I think it might be because of my tacos that Rich is no longer a vegetarian. ;-) Few meals rival tacos for ease of preparation combined with variety of ingredients and yumminess. So, Rich, here’s how I make mine!
First, the list of ingredients for the meat:
- 3 pounds of lean ground beef – less than 15% fat, not because I don’t like fat [you know about me and bacon], but because I just don’t like terribly greasy taco meat.
- 1 large onion, diced – ends up being about 1.25 – 1.5 cups in volume, I have used dried minced onion a few times that you have eaten tacos here, too.
- 2 large cloves of garlic – finely chopped; wish you could have been here last time when I used some fresh from my garden! Maybe you will come again soon. Granulated garlic works well, about 1.5 tsp.
- olive oil – just about 2 tablespoons for the pan before putting in the onion
- cumin – about 1 teaspoon
- oregano – dried leaves, about 1.5 teaspoons
- sea salt – a generous 2 teaspoons
- black pepper, fine ground – ⅓ to ½ teaspoon
- tomato paste – 6 ounce can
The rest of the filler ingredients are the basics:
- diced tomatoes
- black olives
- Tillamook sharp cheddar cheese, grated
- sometimes our black beans
- avocado mash, which is easier to make a reality if I keep some halved and peeled avocados in the freezer
- yogurt (plain) usually, but sometimes sour cream
- corn tortillas, just barely browned on a lightly greased griddle
- of course, Dad adds his own things, like garden grown habeneros and hot salsa
The first step is to heat my wok on medium heat, then put in the oil. Next, the onions go in to be sauteed until almost tender and translucent. Just before I think they are done, I add the fresh garlic. If I’m using dried onion and garlic, I brown the meat first (without extra oil) and add those 2 items with the rest of the seasonings.

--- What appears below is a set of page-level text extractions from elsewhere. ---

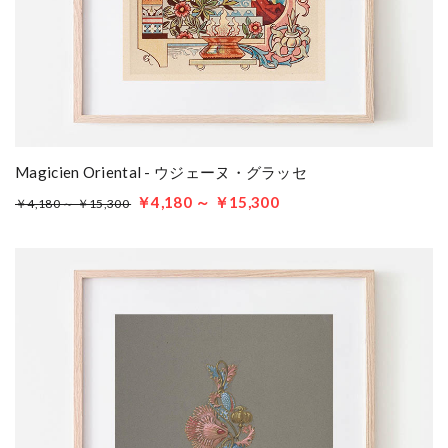
Magicien Oriental - ウジェーヌ・グラッセ
￥4,180 ～ ￥15,300
￥4,180 ～ ￥15,300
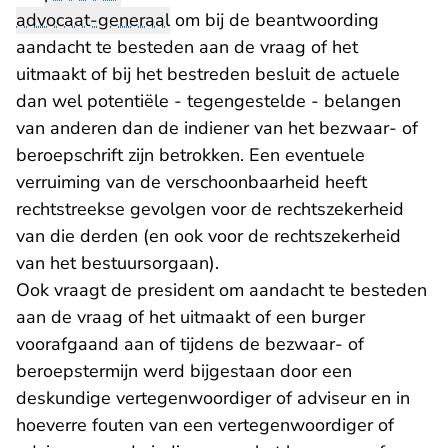
advocaat-generaal
om bij de beantwoording
aandacht te besteden aan de vraag of het
uitmaakt of bij het bestreden besluit de actuele
dan wel potentiële - tegengestelde - belangen
van anderen dan de indiener van het bezwaar- of
beroepschrift zijn betrokken. Een eventuele
verruiming van de verschoonbaarheid heeft
rechtstreekse gevolgen voor de rechtszekerheid
van die derden (en ook voor de rechtszekerheid
van het bestuursorgaan).
Ook vraagt de president om aandacht te besteden
aan de vraag of het uitmaakt of een burger
voorafgaand aan of tijdens de bezwaar- of
beroepstermijn werd bijgestaan door een
deskundige vertegenwoordiger of adviseur en in
hoeverre fouten van een vertegenwoordiger of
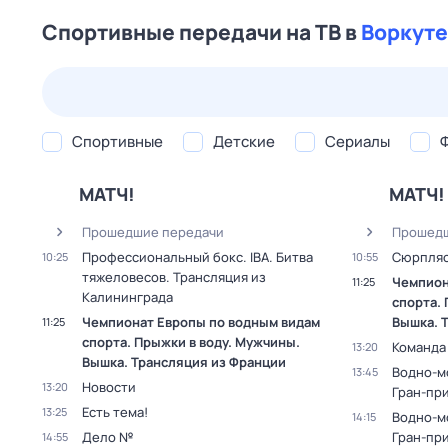
Спортивные передачи на ТВ в
Воркуте
23 июл,
чт
24 июл,
пт
25 июл,
сб
26 июл,
вс
Спортивные
Детские
Сериалы
МАТЧ!
МАТЧ!
Прошедшие передачи
Прошедш
Профессиональный бокс. IBA. Битва
Сюрпля
10:25
10:55
тяжеловесов. Трансляция из
Чемпион
11:25
Калининграда
спорта.
Чемпионат Европы по водным видам
Вышка. 
11:25
спорта. Прыжки в воду. Мужчины.
Команда
13:20
Вышка. Трансляция из Франции
Водно-м
13:45
Новости
13:20
Гран-при
Есть тема!
13:25
Водно-м
14:15
Дело №
Гран-при
14:55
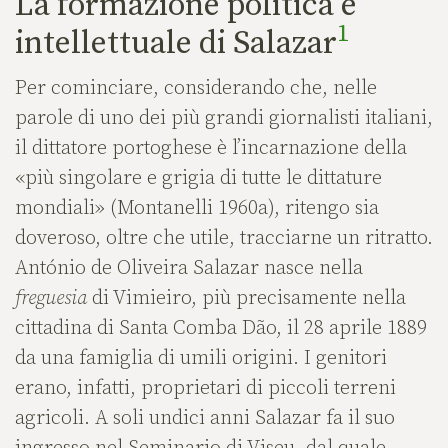
La formazione politica e
1
intellettuale di Salazar
Per cominciare, considerando che, nelle
parole di uno dei più grandi giornalisti italiani,
il dittatore portoghese è l’incarnazione della
«più singolare e grigia di tutte le dittature
mondiali» (Montanelli 1960a), ritengo sia
doveroso, oltre che utile, tracciarne un ritratto.
António de Oliveira Salazar nasce nella
freguesia
di Vimieiro, più precisamente nella
cittadina di Santa Comba Dão, il 28 aprile 1889
da una famiglia di umili origini. I genitori
erano, infatti, proprietari di piccoli terreni
agricoli. A soli undici anni Salazar fa il suo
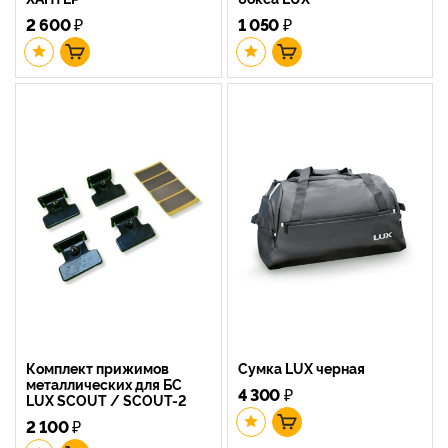
2 600
₽
1 050
₽
Комплект прижимов
Сумка LUX черная
металлических для БС
4 300
₽
LUX SCOUT / SCOUT-2
2 100
₽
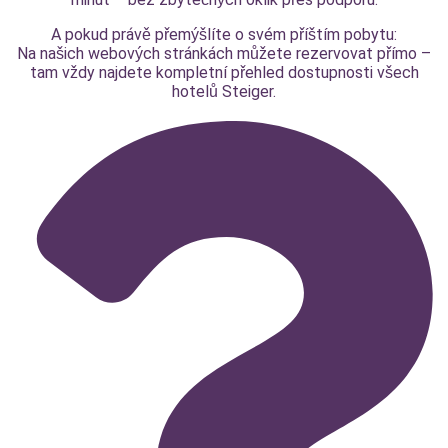
A pokud právě přemýšlíte o svém příštím pobytu:
Na našich webových stránkách můžete rezervovat přímo –
tam vždy najdete kompletní přehled dostupnosti všech
hotelů Steiger.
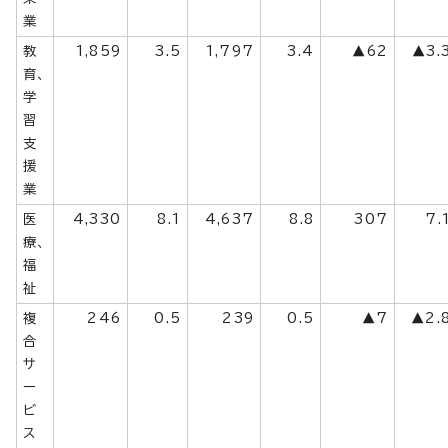
業
教
1,859
3.5
1,797
3.4
▲62
▲3.
育、
学
習
支
援
業
医
4,330
8.1
4,637
8.8
307
7.
療、
福
祉
複
246
0.5
239
0.5
▲7
▲2.
合
サ
ー
ビ
ス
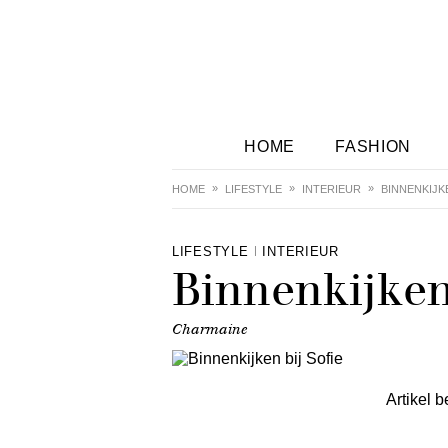
HOME
FASHION
HOME
LIFESTYLE
INTERIEUR
BINNENKIJKE
LIFESTYLE
INTERIEUR
Binnenkijken 
Charmaine
Artikel b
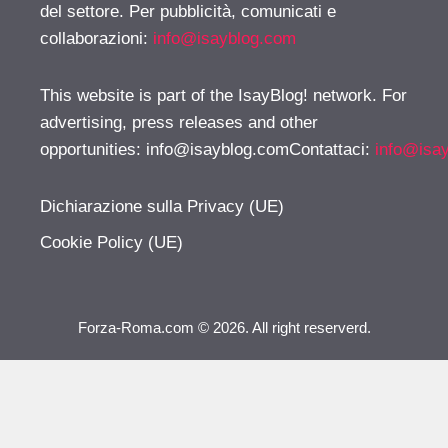
del settore. Per pubblicità, comunicati e
collaborazioni:
info@isayblog.com
This website is part of the IsayBlog! network. For
advertising, press releases and other
opportunities:
info@isayblog.comContattaci
:
info@isa
Dichiarazione sulla Privacy (UE)
Cookie Policy (UE)
Forza-Roma.com © 2026. All right reserverd.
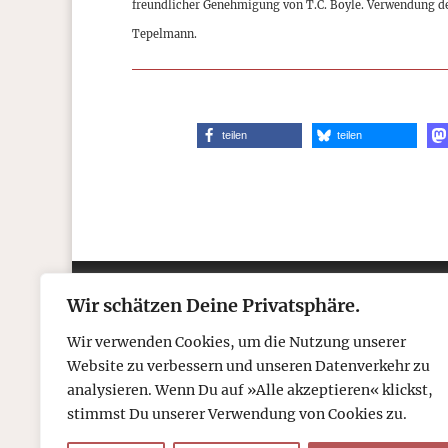
freundlicher Genehmigung von T.C. Boyle. Verwendung d
Tepelmann.
teilen
teilen
Wir schätzen Deine Privatsphäre.
Kontakt
Über
Wir verwenden Cookies, um die Nutzung unserer
Telefon: 05306 912 418
Refr
Website zu verbessern und unseren Datenverkehr zu
Mail:
post@tcboyle.de
Wied
analysieren. Wenn Du auf »Alle akzeptieren« klickst,
Eröf
stimmst Du unserer Verwendung von Cookies zu.
Out o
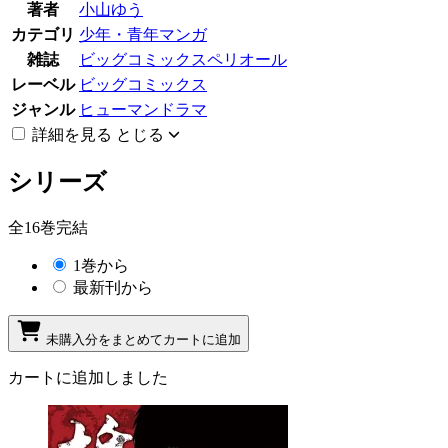
著者
小山ゆう
カテゴリ
少年・青年マンガ
雑誌
ビッグコミックスペリオール
レーベル
ビッグコミックス
ジャンル
ヒューマンドラマ
詳細を見る
とじる
シリーズ
全16巻完結
1巻から
最新刊から
未購入分をまとめてカートに追加
カートに追加しました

One of the things I appreciate about making tacos is that it is still possible to cook them if I have forgotten to take the meat out of the freezer on time. A little lower heat and a lid (it doesn’t even have to completely sit around the edges) for a few minutes usually defrosts it enough for me to break it apart with forks. Then, I can proceed to cook it the same as I would otherwise.
Just before I add the meat (if it is already sufficiently thawed) I turn the heat up higher. Once the meat is broken up some in the wok, I add the seasonings, except for the tomato paste. That waits until the meat is all the way cooked.
There is usually time to prepare all the other fillings while the meat is cooking, as long as I take time to stir it periodically. Then, adding the tomato paste is sort of like a final exciting ritual, marking the nearness of taco immersion.
It would be easy to freeze some of the left-over meat for future meals. Consider doing it in thin portions, to make reheating less troublesome. But, of course, you will also want to eat some of the tacos the next day. And the next day. Because that’s just how tacos are.